Prepackaged bone broths have found a market with people who want to enjoy the purported benefits of bone broth, but lack the time to simmer organic bones for more than 12 hours. “We have done some customer surveys. People are saying, ‘We love broth, we believe in broth, but we love that we don’t have to make it,’” says Lance Roll, Executive Chef and founder of The Flavor Chef. “There’s also the issue of handling the product. Fifty percent of people have a spouse that doesn’t enjoy the smell of broth. If you’re cooking it for 12 to 24 hours, it constantly smells your house up.”
Premade bone broths have the added convenience of a six month shelf life in the freezer. Shelf-stable broths from Pacific Foods are available in boxes as well. Cronin believes that the next step in retail bone broths should be pre-portioned ice trays or packets so that small amounts can be thawed conveniently.
A good indicator of quality for a premade bone broth is how it behaves at room temperature. The process of making bone broth aims to extract as much gelatin and collagen from bones as possible, so a good bone broth will be a loose gel when thawed. The gelatin contributes to a rich texture when the broth is consumed.
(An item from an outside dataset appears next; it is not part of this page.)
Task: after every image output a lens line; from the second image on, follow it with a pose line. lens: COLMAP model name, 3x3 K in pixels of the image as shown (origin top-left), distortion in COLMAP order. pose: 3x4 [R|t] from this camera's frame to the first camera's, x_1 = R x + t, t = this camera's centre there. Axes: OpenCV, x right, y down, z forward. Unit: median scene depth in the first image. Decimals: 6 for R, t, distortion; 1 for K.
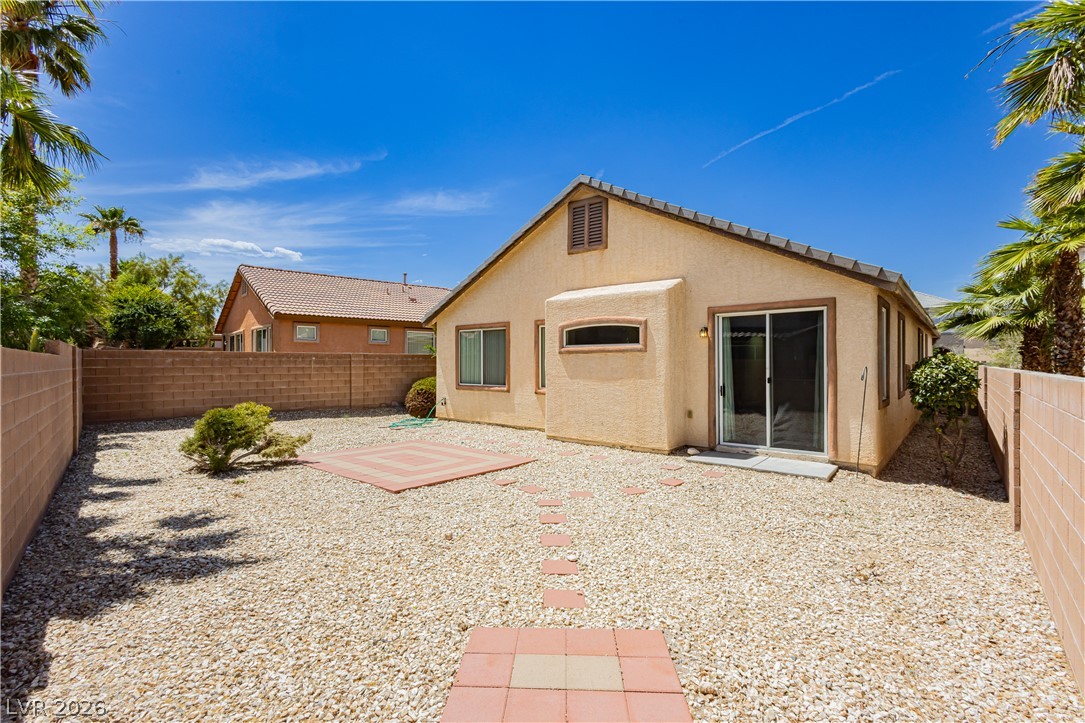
lens RADIAL K [[503.4, 0, 552.8], [0, 503.4, 360.2], [0, 0, 1]] dist [0.004098, -0.000450]
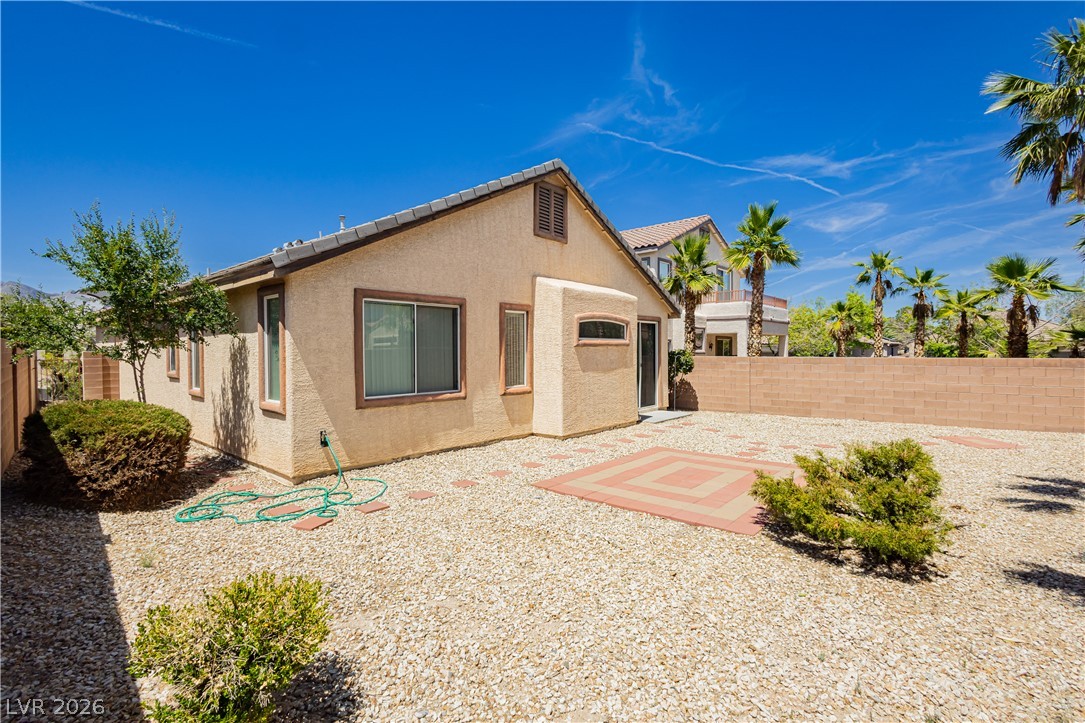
lens RADIAL K [[503.4, 0, 584.4], [0, 503.4, 358.3], [0, 0, 1]] dist [0.004098, -0.000450]
pose [[-0.011144, -0.018840, 0.999760, -0.846035], [-0.002819, 0.999819, 0.018810, -0.007577], [-0.999934, -0.002609, -0.011195, 0.896478]]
It is recommended that broths are heated in a pot on the stove, rather than in a microwave. After heating, variations are only limited by the consumer’s tastes. Traditional bone broths are crafted for sipping, with only salt added. Seasonings like fresh ginger and lemon slices or steeped herbs customize the flavor. Bone broth can also be used wherever standard broths are called for, as the liquid in braises and stews or as a base for sauces.
For those who don’t enjoy drinking broth straight, Cronin suggests cooking it with rice noodles, green onions and other vegetables to make a simple soup. Roll has recently developed a Coconut Ginger Mint and Lemon Bone Broth soup, made with 80 percent chicken bone broth.
The majority of retail bone broths are made with either beef or chicken. Many are certified organic. Organic pork broth is rarely seen because of the difficulty in finding pigs that meet organic standards. “We’re not going to be doing it any time soon, mainly because I can’t get enough good pork bone,” says Roll. As bone broth gets more attention, Cronin is looking forward to more varieties of products becoming available. “There are more and more companies jumping into it on a retail level,” he says.